There’s a close relationship between drawing and writing, and it follows that drawing on a small scale has echoes of the diary entry, something designed for an audience of one. There’s something of the diary about Nicola Frimpong’s work, not just in its frank exploration of the darker reaches of the human psyche, but in its combination of informality and intensity. In Frimpong’s Untitled (White Slaves), a kind of historical revisionist fantasy is played out in a theatre (a hint at the heightened nature of Frimpong’s narrative).
A cage sits onstage, occupied by beefy and well-hung naked white men, as an audience of exclusively black heads look on, having apparently thrown rotten vegetables at them; a small group of auctioneers approach and prepare to make a sale. There’s a comic absurdity to the vision: her white slaves are parodies of teenage lust, as fresh-faced and toned as members of a boy band.
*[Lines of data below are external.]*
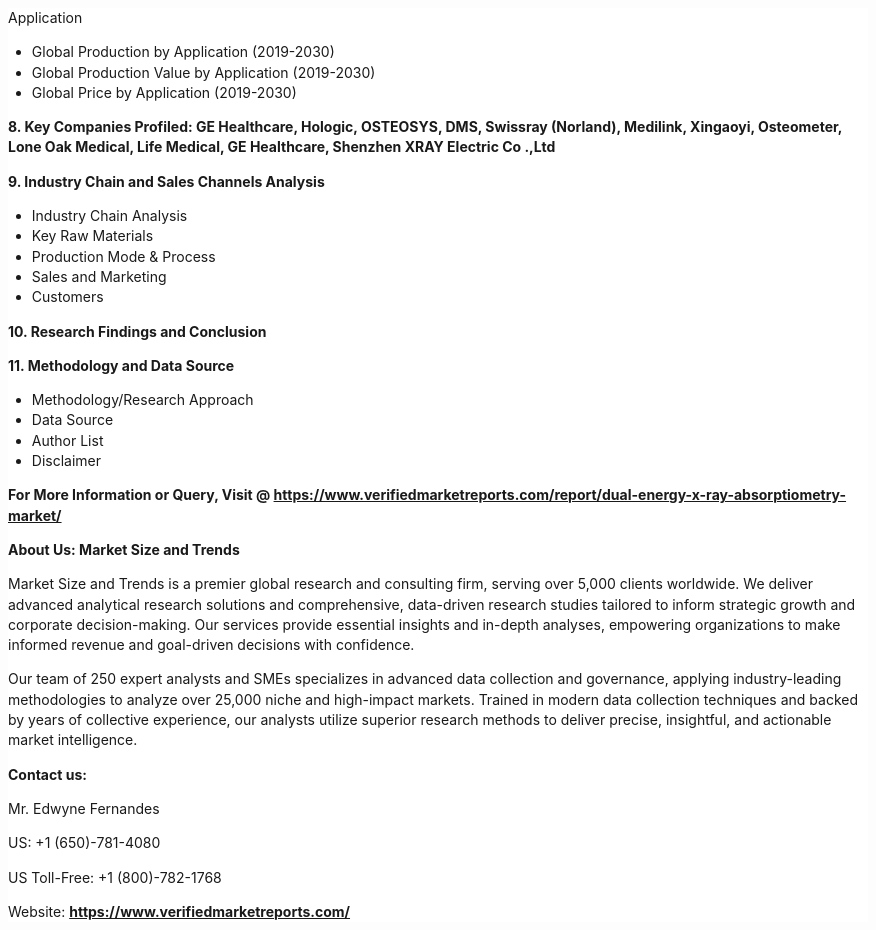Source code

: Application</strong></p><ul><li>Global Production by Application (2019-2030)</li><li>Global Production Value by Application (2019-2030)</li><li>Global Price by Application (2019-2030)</li></ul><p><strong>8. Key Companies Profiled: GE Healthcare, Hologic, OSTEOSYS, DMS, Swissray (Norland), Medilink, Xingaoyi, Osteometer, Lone Oak Medical, Life Medical, GE Healthcare, Shenzhen XRAY Electric Co .,Ltd</strong></p><p><strong>9. Industry Chain and Sales Channels Analysis</strong></p><ul><li>Industry Chain Analysis</li><li>Key Raw Materials</li><li>Production Mode &amp; Process</li><li>Sales and Marketing</li><li>Customers</li></ul><p><strong>10. Research Findings and Conclusion</strong></p><p><strong>11. Methodology and Data Source</strong></p><ul><li>Methodology/Research Approach</li><li>Data Source</li><li>Author List</li><li>Disclaimer</li></ul></p><p><strong>For More Information or Query, Visit @ <a href="https://www.verifiedmarketreports.com/report/dual-energy-x-ray-absorptiometry-market/">https://www.verifiedmarketreports.com/report/dual-energy-x-ray-absorptiometry-market/</a></strong></p><p><strong>About Us: Market Size and Trends</strong></p><p>Market Size and Trends is a premier global research and consulting firm, serving over 5,000 clients worldwide. We deliver advanced analytical research solutions and comprehensive, data-driven research studies tailored to inform strategic growth and corporate decision-making. Our services provide essential insights and in-depth analyses, empowering organizations to make informed revenue and goal-driven decisions with confidence.</p><p>Our team of 250 expert analysts and SMEs specializes in advanced data collection and governance, applying industry-leading methodologies to analyze over 25,000 niche and high-impact markets. Trained in modern data collection techniques and backed by years of collective experience, our analysts utilize superior research methods to deliver precise, insightful, and actionable market intelligence.</p><p><strong>Contact us:</strong></p><p>Mr. Edwyne Fernandes</p><p>US: +1 (650)-781-4080</p><p>US Toll-Free: +1 (800)-782-1768</p><p>Website: <strong><a href="https://www.verifiedmarketreports.com/">https://www.verifiedmarketreports.com/</a></strong></p>
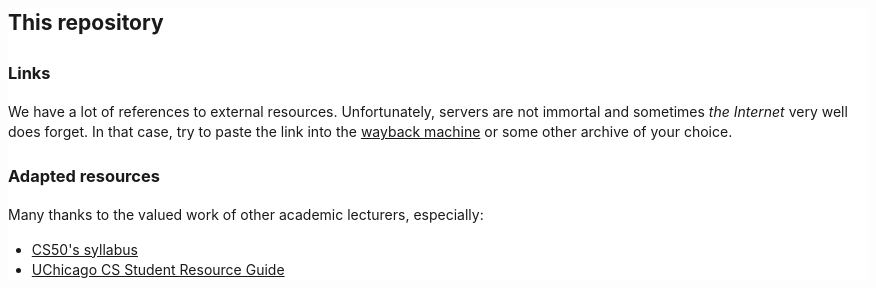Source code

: <a id="toc-this-repo"></a>

## This repository

<a id="toc-links"></a>

### Links

We have a lot of references to external resources. Unfortunately, servers are not immortal and sometimes _the Internet_ very well does forget. In that case, try to paste the link into the [wayback machine](https://web.archive.org/) or some other archive of your choice.

<a id="toc-further-resources"></a>

### Adapted resources

Many thanks to the valued work of other academic lecturers, especially:

- [CS50's syllabus](https://cs50.harvard.edu/college/2023/fall/syllabus/)
- [UChicago CS Student Resource Guide](https://uchicago-cs.github.io/student-resource-guide/teams.html)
Frimpong’s drawing has some of Henry Darger’s combination of delicate colouring belying a disturbing, sexually suggestive content, minus Darger’s outsider disregard for the viewer’s sensibility. Frimpong seems determined to rattle the cage, peppering her drawings with images of dismembered bodies, sexual depravity and grotesque tortures. In some senses, Frimpong’s approach to art has the self-reflexive qualities of an actor playing a part; in .The Accidental Birth of Nicola – I Should of been Born a Boy, the displacement of the title is enacted in fantasies of male beauty and sexual prowess. As in a diary, so in the mind: nothing is held back.